Anyone who has ever been a waiter, driven a cab, parked cars or caddied knows that the size of a customer's bank account often isn't directly proportional to the size of the tip he leaves. So it's unsurprising that not all the NBA's millionaire players are generous with their gratuities. "Ninety percent of the guys are bad tippers," says a Western Conference general manager. That may be overstating it. In fact, in talking with players, coaches and executives, we heard more stories about good tippers, including the Pistons' Grant Hill, the Hornets' Anthony Mason, the Pacers' Chris Mullin, the Wizards' Chris Webber and the Knicks' Buck Williams, in addition to the ones listed below, than we did about cheapskates. Here are some of the leading members of both groups.

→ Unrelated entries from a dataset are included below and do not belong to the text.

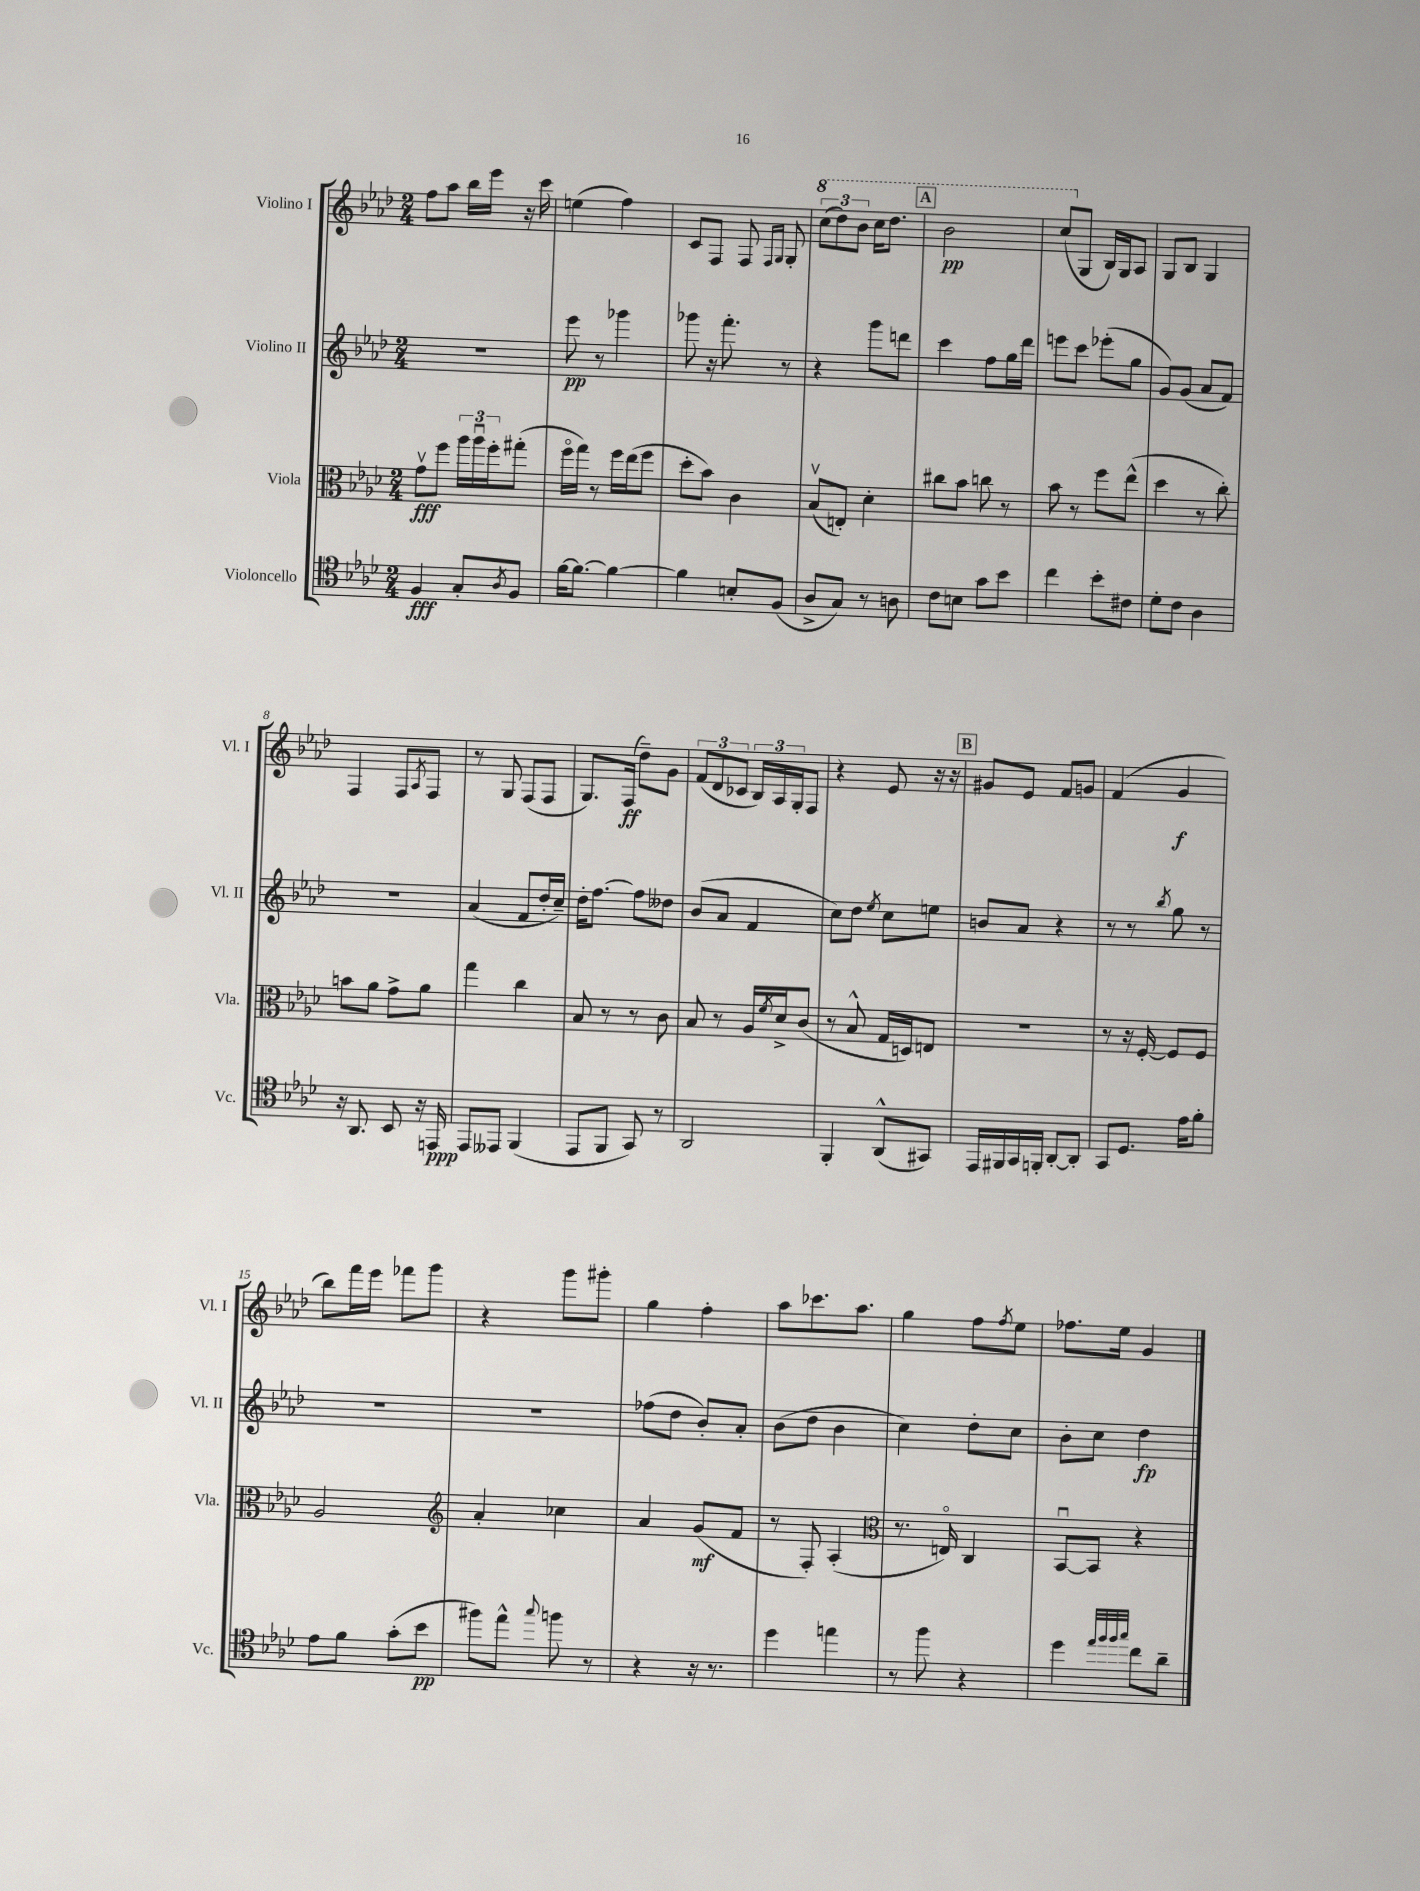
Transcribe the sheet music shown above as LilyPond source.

<<
\new StaffGroup <<
\new Staff = "s0" \with { instrumentName = "Violino I" shortInstrumentName = "Vl. I" } {
    \clef treble \key aes \major \numericTimeSignature \time 2/4
    f''8 aes''8 bes''16 ees'''16 r16 c'''16 |
    e''4( f''4) |
    c'8 f8 f8 \grace { f16 g16 } g8-. |
    \tuplet 3/2 { \ottava #1 c'''8( des'''8) bes''8 } c'''16 des'''8. |
    \mark \markup { \box "A" } bes''2\pp |
    c'''8( \ottava #0 g8 bes16) g16 aes8 |
    g8 bes8 g4 |
    f4 f8 \acciaccatura { aes8 } f8 |
    r8 g8 f8( f8 |
    g8.) f16\ff( des''8--) g'8 |
    \tuplet 3/2 { f'8( des'8 ces'8 } \tuplet 3/2 { bes16) aes16 g16-. } f8 |
    r4 ees'8 r16 r16 |
    \mark \markup { \box "B" } gis'8 ees'8 f'8 g'8 |
    f'4( g'4\f |
    bes''8) f'''16 ees'''16 fes'''8 g'''8 |
    r4 g'''8 gis'''8-. |
    g''4 f''4-. |
    aes''8 ces'''8. aes''8. |
    g''4 f''8 \acciaccatura { f''8 } ees''8 |
    fes''8. ees''16 g'4 \bar "|." |
}
\new Staff = "s1" \with { instrumentName = "Violino II" shortInstrumentName = "Vl. II" } {
    \clef treble \key aes \major \numericTimeSignature \time 2/4
    R2 |
    ees'''8\pp r8 ges'''4 |
    ges'''8 r16 f'''8.-. r8 |
    r4 g'''8 d'''8 |
    \mark \markup { \box "A" } c'''4 f''8 g''16 des'''16 |
    e'''8 c'''8 ees'''8-.( g''8 |
    g'8) g'8( aes'8 f'8) |
    r2 |
    aes'4( f'8 des''16-. c''16--) |
    des''16-. f''8.~ f''8 deses''8 |
    bes'8( aes'8 f'4 |
    c''8) des''8 \acciaccatura { ees''8 } c''8 e''8 |
    \mark \markup { \box "B" } b'8 aes'8 r4 |
    r8 r8 \acciaccatura { bes''8 } g''8 r8 |
    R2 |
    R2 |
    fes''8( des''8 bes'8-.) aes'8-. |
    bes'8( des''8 bes'4 |
    c''4) des''8-. c''8 |
    bes'8-. c''8 des''4\fp \bar "|." |
}
\new Staff = "s2" \with { instrumentName = "Viola" shortInstrumentName = "Vla." } {
    \clef alto \key aes \major \numericTimeSignature \time 2/4
    g'8\upbow\fff f''8 \tuplet 3/2 { aes''16 aes''16\downbow f''16-. } gis''8-.( |
    f''16\flageolet g''16) r8 f''16 ees''16( f''8 |
    des''8-. bes'8) c'4 |
    bes8\upbow( e8-.) des'4-. |
    \mark \markup { \box "A" } cis''8 bes'8 c''8 r8 |
    bes'8 r8 f''8 ees''8-^( |
    des''4 r8 c''8-.) |
    b'8 aes'8 g'8-> aes'8 |
    g''4 c''4 |
    bes8 r8 r8 c'8 |
    bes8 r8 aes16 \acciaccatura { f'8 } des'16-> c'8( |
    r8 bes8-^ g16 d16) e8 |
    \mark \markup { \box "B" } R2 |
    r8 r16 f16~-. f8 f8 |
    aes2 |
    \clef treble aes'4-. ces''4 |
    aes'4 g'8\mf( f'8 |
    r8 f8-.) aes4-.( |
    \clef alto r8. e16\flageolet) c4 |
    bes,8~\downbow bes,8 r4 \bar "|." |
}
\new Staff = "s3" \with { instrumentName = "Violoncello" shortInstrumentName = "Vc." } {
    \clef tenor \key aes \major \numericTimeSignature \time 2/4
    f4\fff g8-. \acciaccatura { aes8 } f8 |
    f'16~ f'8.~ f'4~ |
    f'4 b8-. f8( |
    aes8-> g8) r8 a8 |
    \mark \markup { \box "A" } c'8 b8 g'8 bes'8 |
    c''4 bes'8-. cis'8 |
    des'8-. c'8 aes4 |
    r16 aes,8. bes,8 r16 e,16\ppp |
    ees,8 eeses,8 f,4( |
    ees,8 f,8 g,8) r8 |
    aes,2 |
    f,4-. aes,8-^( gis,8) |
    \mark \markup { \box "B" } ees,16 fis,16 g,16 f,16-. aes,8~-. aes,8-. |
    g,8 des8. ees'16 f'8-. |
    ees'8 f'8 g'8-.( bes'8\pp |
    fis''8) ees''8-^ \appoggiatura { g''8 } f''8 r8 |
    r4 r16 r8. |
    des''4 e''4 |
    r8 f''8 r4 |
    des''4 \grace { ees''32 f''32 f''32 g''32 } c''8 aes'8-- \bar "|." |
}
>>
>>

Charles Barkley, Rockets: Never gives a cab driver less than a 20, no matter how small the fare. Often leaves $100 for a $30 or $40 tab.
Michael Jordan, Bulls: Golf-club caddies love him, not just because he's polite and remembers their names but also because he often doubles their usual tip.
Tim Hardaway, Heat: Takes good care of the ball boys. Often leaves his game sneakers for them.
Larry Johnson, Knicks: Offer to park his car. There might be as much as $50 in it for you.
Horace Grant, Magic: Will sometimes ask, "What's the best tip you've ever gotten?" and then match or exceed it.
Kevin Garnett, Timberwolves: Pizza-delivery people complain that he never tips, despite his six-year, $125 million contract.
Scottie Pippen, Bulls: The staff at one South Florida restaurant dubbed him No Tippin' Pippen.